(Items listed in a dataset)
--- START ---
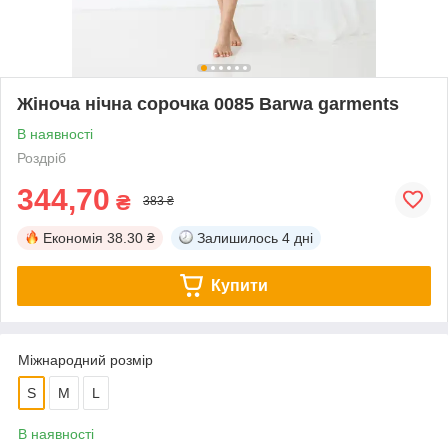
Жіноча нічна сорочка 0085 Barwa garments
В наявності
Роздріб
344,70
₴
383 ₴
Економія
38.30 ₴
Залишилось
4 дні
Купити
Міжнародний розмір
S
M
L
В наявності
--- END ---
— Your goal —
Repeat the records above verbatim, with no pictures in the result.

— Exercise response —
Жіноча нічна сорочка 0085 Barwa garments
В наявності
Роздріб
344,70
₴
383 ₴
Економія
38.30 ₴
Залишилось
4 дні
Купити
Міжнародний розмір
S
M
L
В наявності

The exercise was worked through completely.